The Ministry of Finance reported the procedure by which it complies with Article 134 of the Constitution, by which, if there are no budgets in force, the accounts of the previous year are extended. This is the third extension of the 2023 Accounts.
The Executive returned from the summer vacation with the determination to present a draft General State Budget (PGE) for 2026, after two years during which the political situation and the fragile parliamentary majority which supports the Government prevented its presentation.
The objective is for these accounts to leave the table of the Council of Ministers no later than February, to be able to be endorsed by Congress in May. All this, if they obtain the support of Podemos and Junts, the two partners most reluctant to give the green light to the budgets.
Without deficit target and with an approved spending ceiling
The Executive has already twice approved the path to stability, which was rejected in both cases by Congress. At the Ministry of Finance, it is already considered that the procedure established by the budgetary stability law has been completed and, even if there are no deficit targets in force, it will comply with those agreed with Brussels, which limit the state’s red figures to 2.1% for next year.
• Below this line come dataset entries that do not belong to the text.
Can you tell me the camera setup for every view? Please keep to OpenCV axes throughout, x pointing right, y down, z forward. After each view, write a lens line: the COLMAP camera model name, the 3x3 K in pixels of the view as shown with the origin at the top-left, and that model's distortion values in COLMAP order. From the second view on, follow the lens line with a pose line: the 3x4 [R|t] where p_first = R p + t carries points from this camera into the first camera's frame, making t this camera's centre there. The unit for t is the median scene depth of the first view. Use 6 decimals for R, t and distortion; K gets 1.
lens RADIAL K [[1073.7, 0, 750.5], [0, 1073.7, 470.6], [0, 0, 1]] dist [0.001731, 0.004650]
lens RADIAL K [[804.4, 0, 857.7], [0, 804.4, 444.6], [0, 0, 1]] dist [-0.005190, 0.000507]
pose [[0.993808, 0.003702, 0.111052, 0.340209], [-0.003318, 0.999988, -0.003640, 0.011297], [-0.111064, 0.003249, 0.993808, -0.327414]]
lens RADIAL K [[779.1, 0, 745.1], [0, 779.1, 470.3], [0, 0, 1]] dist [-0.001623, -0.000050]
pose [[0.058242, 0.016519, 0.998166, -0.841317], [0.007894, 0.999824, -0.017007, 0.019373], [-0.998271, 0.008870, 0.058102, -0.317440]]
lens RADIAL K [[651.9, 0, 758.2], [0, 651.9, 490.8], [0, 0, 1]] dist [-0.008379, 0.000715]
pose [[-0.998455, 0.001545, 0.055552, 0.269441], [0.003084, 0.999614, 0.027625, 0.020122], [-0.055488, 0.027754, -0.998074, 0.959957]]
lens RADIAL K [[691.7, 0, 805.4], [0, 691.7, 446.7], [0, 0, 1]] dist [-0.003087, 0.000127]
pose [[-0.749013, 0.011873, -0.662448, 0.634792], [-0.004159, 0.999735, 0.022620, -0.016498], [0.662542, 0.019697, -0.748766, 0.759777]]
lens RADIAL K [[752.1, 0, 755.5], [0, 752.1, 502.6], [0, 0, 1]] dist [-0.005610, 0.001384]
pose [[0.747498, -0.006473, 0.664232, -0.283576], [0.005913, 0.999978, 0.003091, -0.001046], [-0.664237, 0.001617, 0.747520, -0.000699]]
The government also designed a record spending ceiling, of 216.177 million euros, or 8.5% more than that of 2025, which was not approved. The Ministry of Finance considers that this limit, which does not need to be approved by Congress, is “attractive” for the rest of the political parties, and predicts that it will have “the capacity to extend rights” and “consolidate the budgetary positions of the welfare state”.
The agreement of the Council of Ministers approved this Tuesday also gives instructions to the various departments to adapt the credits of the Recovery Plan which have been allocated to the needs of deployment of European funds during the year 2026, underlines the Treasury. The government has recently approved several modifications to the program agreed with Brussels, such as the addendum approved a few weeks ago.
Thus, “in order to maximize the absorption of the New Generation Funds, and on a temporary basis until the approval of the General State Budgets”, the Treasury requires that before initiating new expenditure files linked to the “European windfall”, they adapt their amounts.